• **THE PROBLEM**: Give the listing again, word for word, and let no picture into it.

• **DATA**:
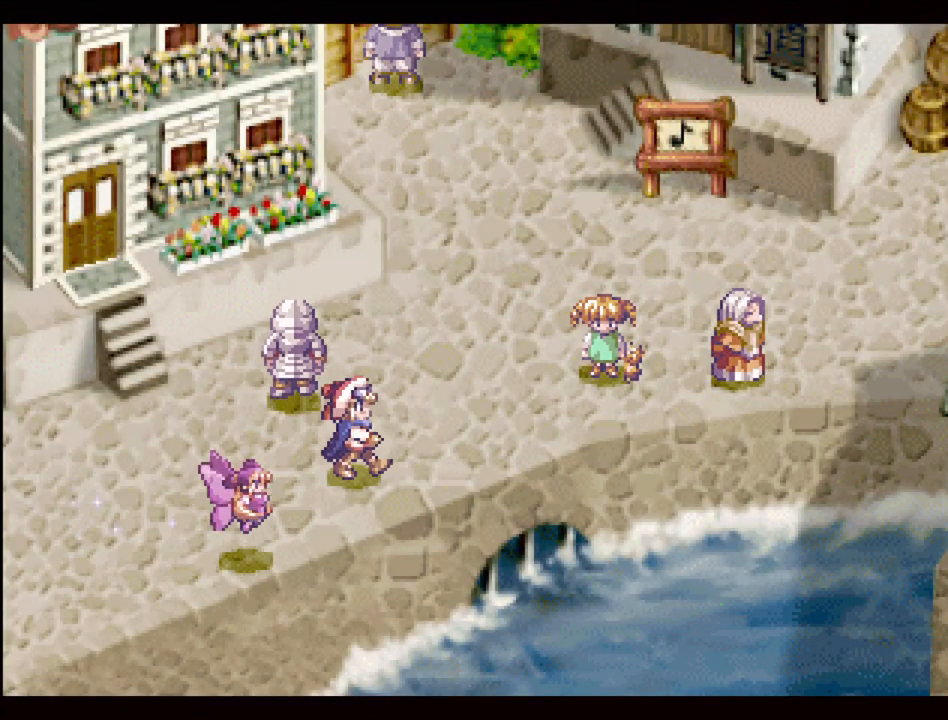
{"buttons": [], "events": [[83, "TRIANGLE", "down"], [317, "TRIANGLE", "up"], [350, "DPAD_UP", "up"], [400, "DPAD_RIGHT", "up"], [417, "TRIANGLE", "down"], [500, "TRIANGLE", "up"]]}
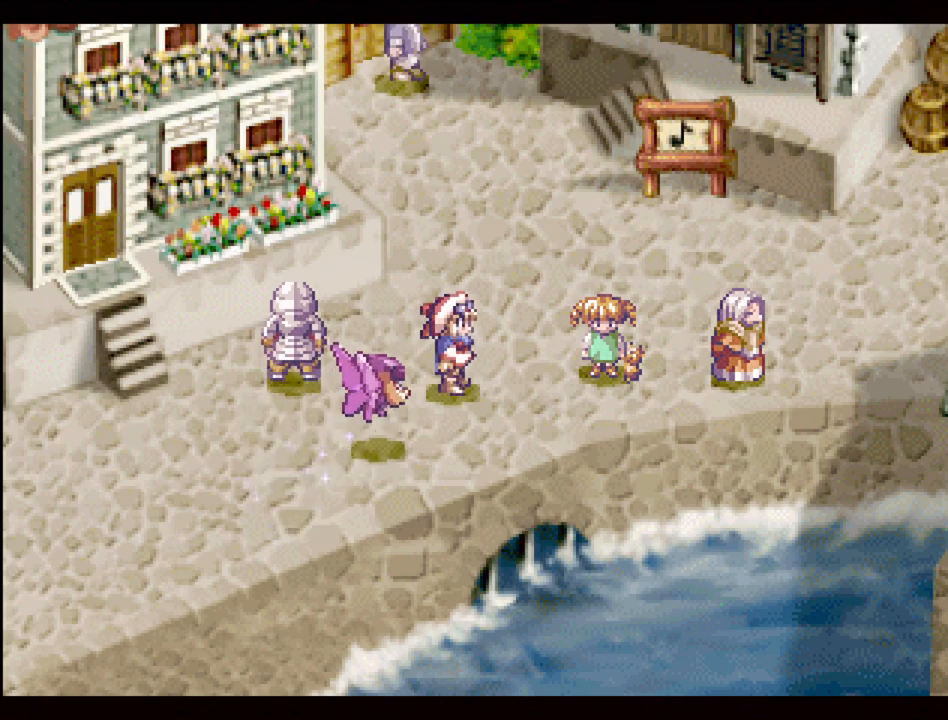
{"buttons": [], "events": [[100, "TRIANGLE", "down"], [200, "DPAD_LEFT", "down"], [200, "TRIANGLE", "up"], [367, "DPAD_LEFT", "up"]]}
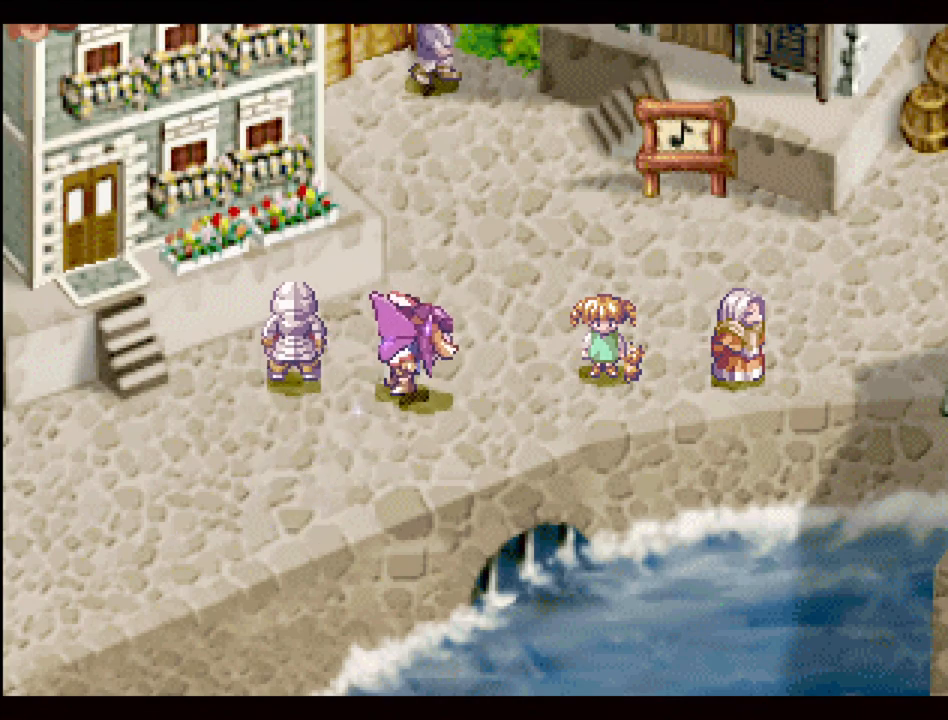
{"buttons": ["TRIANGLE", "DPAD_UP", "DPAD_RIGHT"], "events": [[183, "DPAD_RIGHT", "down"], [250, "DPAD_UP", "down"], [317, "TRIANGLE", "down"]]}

• **SOLVED PROBLEM**:
{"buttons": [], "events": [[83, "TRIANGLE", "down"], [317, "TRIANGLE", "up"], [350, "DPAD_UP", "up"], [400, "DPAD_RIGHT", "up"], [417, "TRIANGLE", "down"], [500, "TRIANGLE", "up"]]}
{"buttons": [], "events": [[100, "TRIANGLE", "down"], [200, "DPAD_LEFT", "down"], [200, "TRIANGLE", "up"], [367, "DPAD_LEFT", "up"]]}
{"buttons": ["TRIANGLE", "DPAD_UP", "DPAD_RIGHT"], "events": [[183, "DPAD_RIGHT", "down"], [250, "DPAD_UP", "down"], [317, "TRIANGLE", "down"]]}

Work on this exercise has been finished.